QA RAG (Retrieval-Augmented Generation) System with Evaluation

This repository contains the code for the QA RAG (Retrieval-Augmented Generation) System with Evaluation. The system is built using the DSPy package and the RAGAS metrics to evaluate the performance of the system.

Setup

Clone the repository

git clone [repository URL]

Create and activate a virtual environment

python -m venv venv
source venv/bin/activate

Install the requirements

pip install -r requirements.txt

Download the data

bash setup_script.sh

This will download the data and place it in the correct directories.

Usage

To build the chromadb, run the following command:

python src/build_retriever.py

This will build the database and place it in the chroma.db directory.
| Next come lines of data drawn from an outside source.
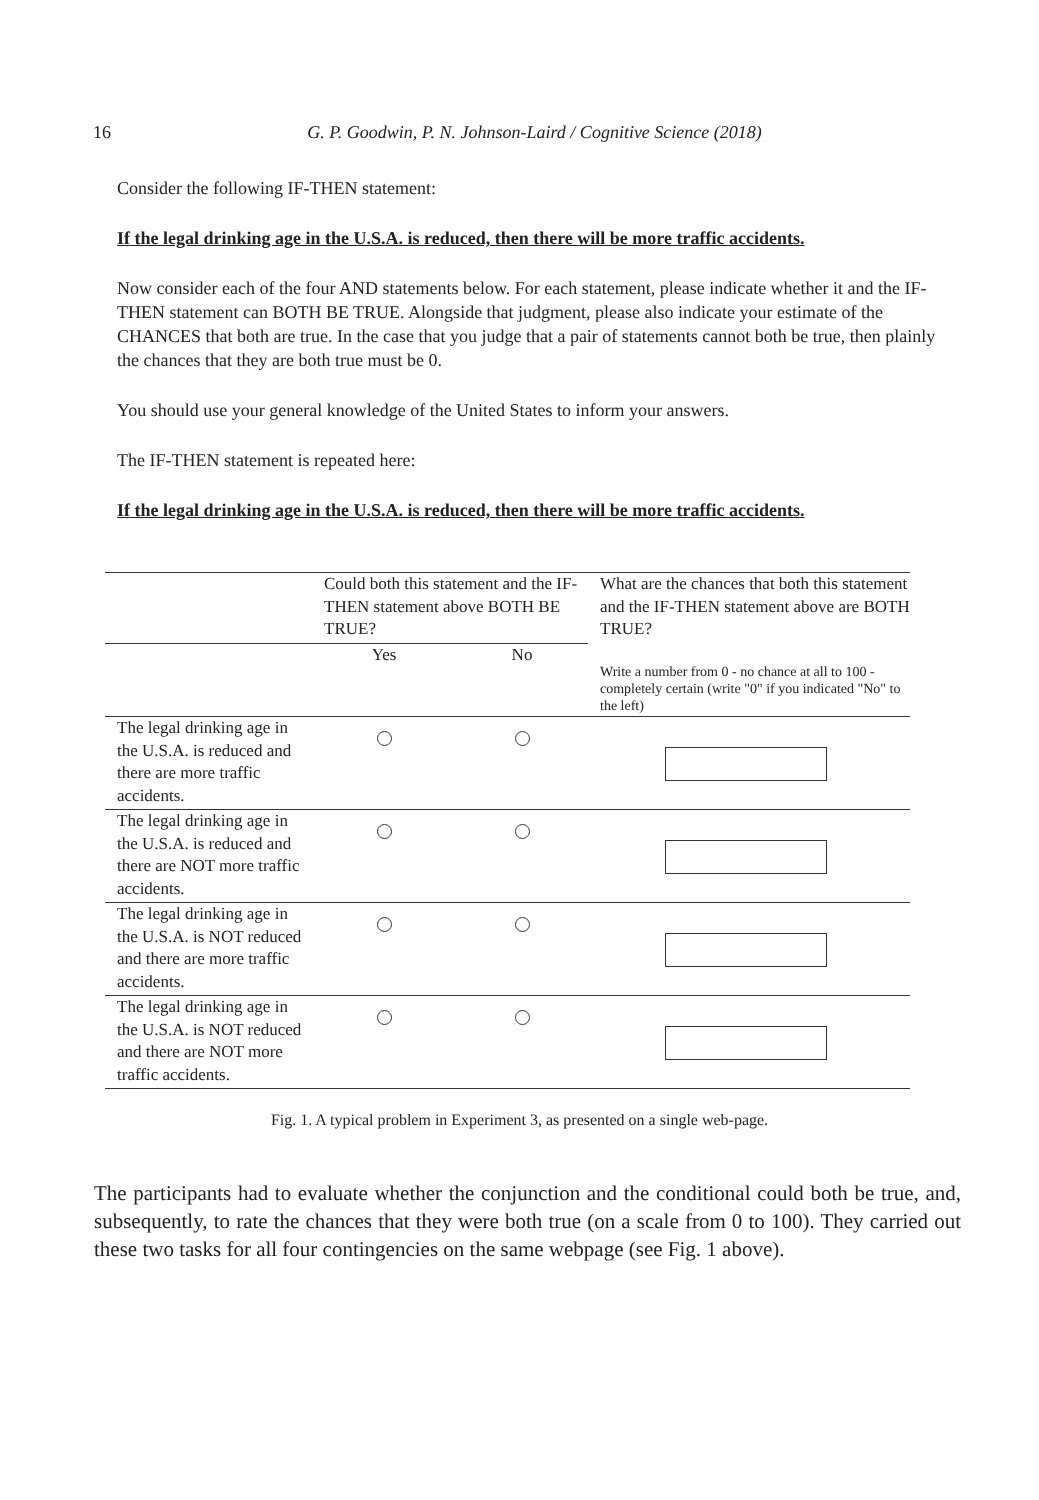16
G. P. Goodwin, P. N. Johnson-Laird / Cognitive Science (2018)
Consider the following IF-THEN statement:
If the legal drinking age in the U.S.A. is reduced, then there will be more traffic accidents.
Now consider each of the four AND statements below. For each statement, please indicate whether it and the IF-THEN statement can BOTH BE TRUE. Alongside that judgment, please also indicate your estimate of the CHANCES that both are true. In the case that you judge that a pair of statements cannot both be true, then plainly the chances that they are both true must be 0.
You should use your general knowledge of the United States to inform your answers.
The IF-THEN statement is repeated here:
If the legal drinking age in the U.S.A. is reduced, then there will be more traffic accidents.
| | Could both this statement and the IF-THEN statement above BOTH BE TRUE? | | What are the chances that both this statement and the IF-THEN statement above are BOTH TRUE? |
| | Yes | No | Write a number from 0 - no chance at all to 100 - completely certain (write "0" if you indicated "No" to the left) |
| The legal drinking age in the U.S.A. is reduced and there are more traffic accidents. | | | |
| The legal drinking age in the U.S.A. is reduced and there are NOT more traffic accidents. | | | |
| The legal drinking age in the U.S.A. is NOT reduced and there are more traffic accidents. | | | |
| The legal drinking age in the U.S.A. is NOT reduced and there are NOT more traffic accidents. | | | |
Fig. 1. A typical problem in Experiment 3, as presented on a single web-page.
The participants had to evaluate whether the conjunction and the conditional could both be true, and, subsequently, to rate the chances that they were both true (on a scale from 0 to 100). They carried out these two tasks for all four contingencies on the same webpage (see Fig. 1 above).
This automatically uses the data/raw/ directory to build the embeddings.

Then, use the following command to run the entire pipeline as a command line interface:

python src/main.py

Report

The evaluation can be found in the following link:

https://api.wandb.ai/links/prasadshreyas/mrby6yi9

Methodology

1. Data Collection

Dataset: wikitext-raw-2
Chunking: RecursiveCharacterTextSplitter
Sentence Embedding: sentence-transformers/paraphrase-MiniLM-L6-v2 (ndim: 384)

2. Generating Synthetic Questions and Answers

Inspired by HotpotQA, I used the following prompt to generate questions and answers for the dataset.

Using the following prompt:

Context information is provided below.

---------------------
{context_str}
---------------------

With the provided context information and no prior knowledge,
create {num_questions_per_chunk} question(s) and their corresponding answer(s) 
for an upcoming quiz/examination. Answers should be concise, limited to 1-5 words. 
The questions and answers should be diverse in nature across the document 
and directly related to the context information."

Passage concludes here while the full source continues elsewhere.